STORED DATA →
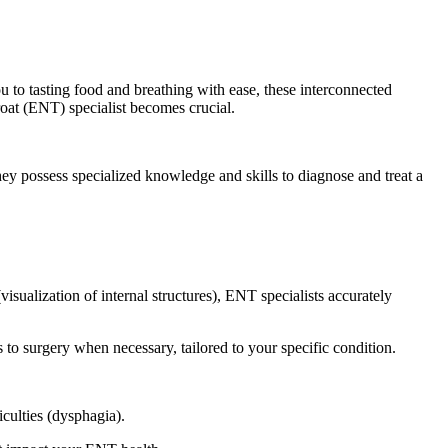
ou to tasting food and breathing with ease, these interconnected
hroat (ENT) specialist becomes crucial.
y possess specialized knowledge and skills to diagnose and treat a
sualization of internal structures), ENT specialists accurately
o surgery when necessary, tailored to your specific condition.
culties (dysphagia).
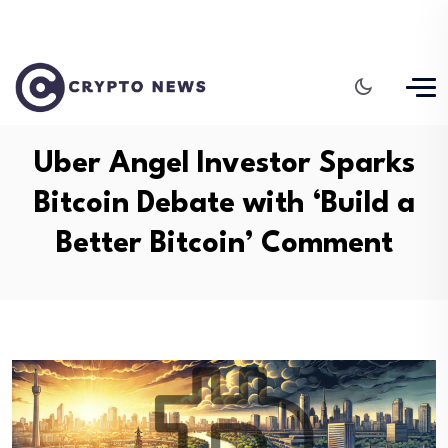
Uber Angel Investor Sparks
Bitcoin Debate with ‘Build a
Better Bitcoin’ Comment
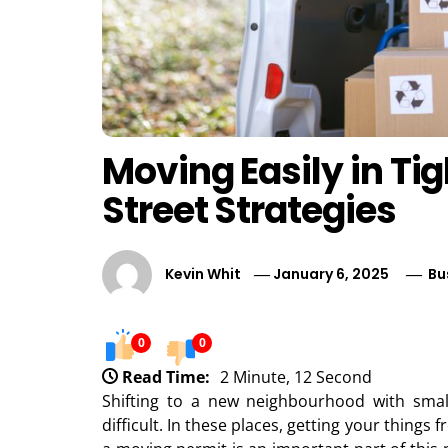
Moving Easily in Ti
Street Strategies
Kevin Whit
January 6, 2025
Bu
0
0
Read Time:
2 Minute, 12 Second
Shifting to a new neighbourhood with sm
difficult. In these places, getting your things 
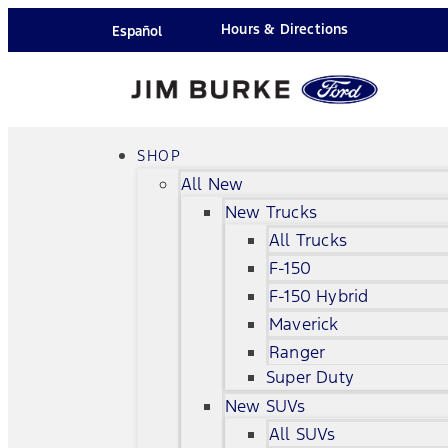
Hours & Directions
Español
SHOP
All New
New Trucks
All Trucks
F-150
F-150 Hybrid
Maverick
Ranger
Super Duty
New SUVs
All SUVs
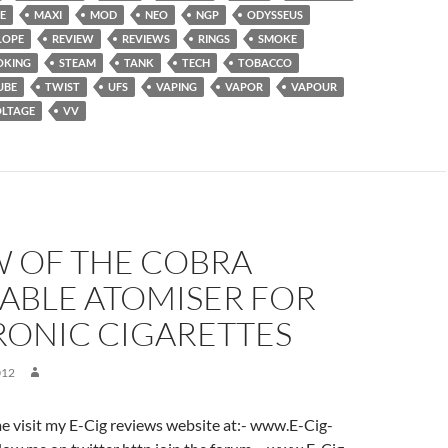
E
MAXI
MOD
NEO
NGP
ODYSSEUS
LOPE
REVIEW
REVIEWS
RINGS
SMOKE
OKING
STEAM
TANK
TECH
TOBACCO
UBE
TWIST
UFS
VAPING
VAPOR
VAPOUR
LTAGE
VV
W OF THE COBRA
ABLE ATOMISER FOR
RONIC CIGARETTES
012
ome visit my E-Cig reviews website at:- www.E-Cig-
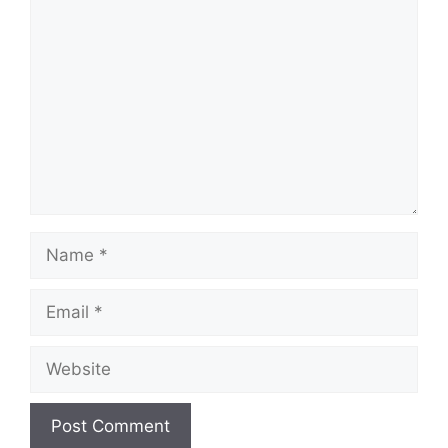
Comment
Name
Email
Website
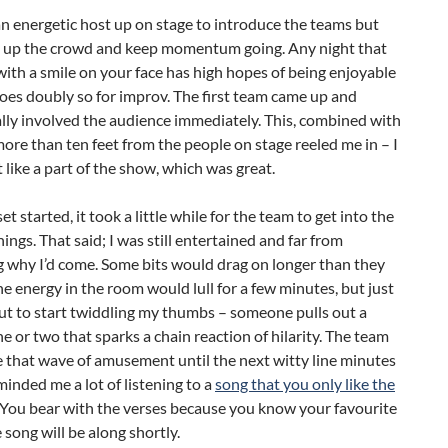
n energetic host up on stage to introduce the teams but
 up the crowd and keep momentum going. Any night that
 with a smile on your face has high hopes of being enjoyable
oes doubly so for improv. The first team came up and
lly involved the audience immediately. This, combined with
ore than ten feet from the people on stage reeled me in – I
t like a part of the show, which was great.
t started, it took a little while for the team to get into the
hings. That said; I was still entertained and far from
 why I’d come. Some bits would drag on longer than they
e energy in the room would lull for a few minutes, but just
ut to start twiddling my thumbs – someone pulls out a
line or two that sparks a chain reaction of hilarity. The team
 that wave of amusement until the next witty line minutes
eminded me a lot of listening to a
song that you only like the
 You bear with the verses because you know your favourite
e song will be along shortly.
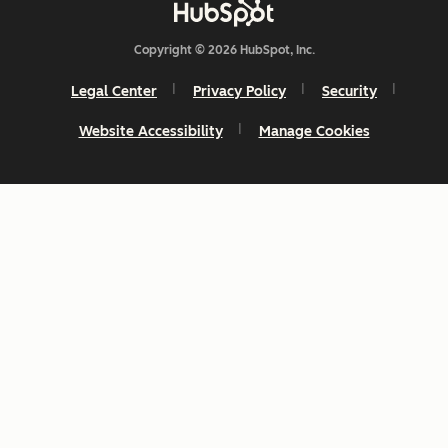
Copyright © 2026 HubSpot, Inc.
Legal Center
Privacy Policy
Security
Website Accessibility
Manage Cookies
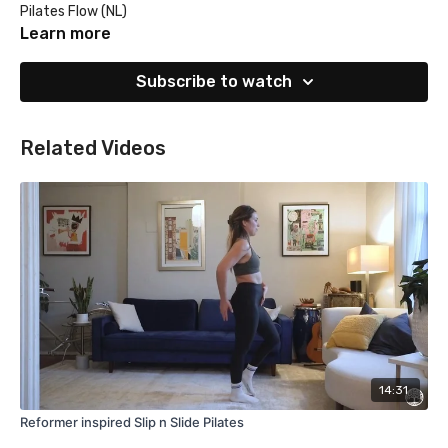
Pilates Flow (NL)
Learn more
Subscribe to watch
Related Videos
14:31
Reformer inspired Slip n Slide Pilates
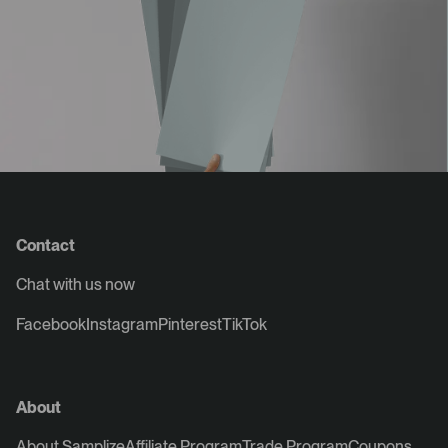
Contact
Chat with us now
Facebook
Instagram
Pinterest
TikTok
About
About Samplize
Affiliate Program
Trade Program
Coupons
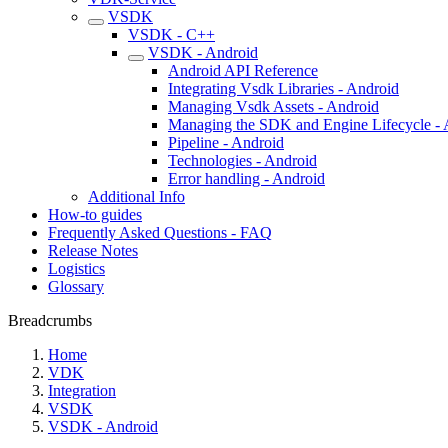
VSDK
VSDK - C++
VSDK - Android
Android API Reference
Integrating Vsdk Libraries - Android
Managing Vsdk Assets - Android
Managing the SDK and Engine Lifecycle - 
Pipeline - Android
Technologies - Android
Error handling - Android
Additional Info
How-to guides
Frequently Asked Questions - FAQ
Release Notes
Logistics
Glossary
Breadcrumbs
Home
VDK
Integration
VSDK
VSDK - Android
* * *
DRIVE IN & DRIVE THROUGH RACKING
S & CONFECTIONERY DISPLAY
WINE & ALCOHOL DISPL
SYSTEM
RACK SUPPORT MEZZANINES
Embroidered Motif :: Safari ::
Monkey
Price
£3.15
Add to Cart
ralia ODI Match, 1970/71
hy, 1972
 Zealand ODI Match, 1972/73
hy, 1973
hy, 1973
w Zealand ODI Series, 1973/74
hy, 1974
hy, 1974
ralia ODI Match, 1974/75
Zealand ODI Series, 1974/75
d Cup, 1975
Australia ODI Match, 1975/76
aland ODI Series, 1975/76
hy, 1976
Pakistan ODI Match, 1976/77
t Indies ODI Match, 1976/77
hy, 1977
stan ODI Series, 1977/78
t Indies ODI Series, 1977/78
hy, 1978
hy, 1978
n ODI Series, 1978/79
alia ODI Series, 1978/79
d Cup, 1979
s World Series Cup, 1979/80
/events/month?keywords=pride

INSTRUCTIONS TO FOLLOW →
Where does the word "like" occur in the data? Copy every line that has it.

RESPONSE TO THE TASK →
t like a part of the show, which was great.
song that you only like the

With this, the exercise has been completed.